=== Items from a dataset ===
####

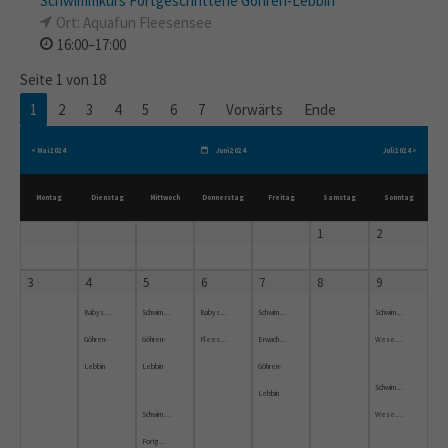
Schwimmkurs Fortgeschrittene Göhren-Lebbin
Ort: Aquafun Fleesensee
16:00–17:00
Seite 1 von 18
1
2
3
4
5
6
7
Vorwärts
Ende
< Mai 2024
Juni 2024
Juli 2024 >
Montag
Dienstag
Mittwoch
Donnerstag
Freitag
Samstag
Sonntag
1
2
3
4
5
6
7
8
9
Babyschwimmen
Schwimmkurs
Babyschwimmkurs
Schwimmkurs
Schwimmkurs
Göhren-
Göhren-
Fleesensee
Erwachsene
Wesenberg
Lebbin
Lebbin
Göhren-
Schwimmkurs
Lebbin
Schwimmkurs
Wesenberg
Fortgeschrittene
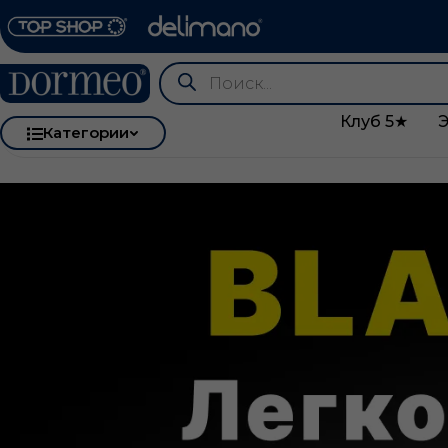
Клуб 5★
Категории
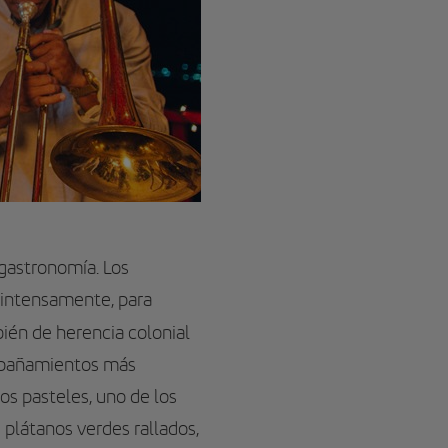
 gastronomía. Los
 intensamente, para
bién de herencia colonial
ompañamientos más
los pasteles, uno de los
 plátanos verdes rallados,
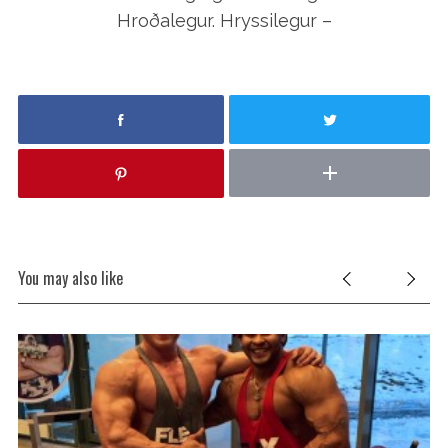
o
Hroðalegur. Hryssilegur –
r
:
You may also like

####

=== EXERCISE DESCRIPTION ===
Set all of the records down once more, letter for letter, with the images removed.

=== WRITTEN ANSWER ===
Schwimmkurs Fortgeschrittene Göhren-Lebbin
Ort: Aquafun Fleesensee
16:00–17:00
Seite 1 von 18
1
2
3
4
5
6
7
Vorwärts
Ende
< Mai 2024
Juni 2024
Juli 2024 >
Montag
Dienstag
Mittwoch
Donnerstag
Freitag
Samstag
Sonntag
1
2
3
4
5
6
7
8
9
Babyschwimmen
Schwimmkurs
Babyschwimmkurs
Schwimmkurs
Schwimmkurs
Göhren-
Göhren-
Fleesensee
Erwachsene
Wesenberg
Lebbin
Lebbin
Göhren-
Schwimmkurs
Lebbin
Schwimmkurs
Wesenberg
Fortgeschrittene
Клуб 5★
Категории
 gastronomía. Los
 intensamente, para
bién de herencia colonial
ompañamientos más
los pasteles, uno de los
 plátanos verdes rallados,
o
Hroðalegur. Hryssilegur –
r
:
You may also like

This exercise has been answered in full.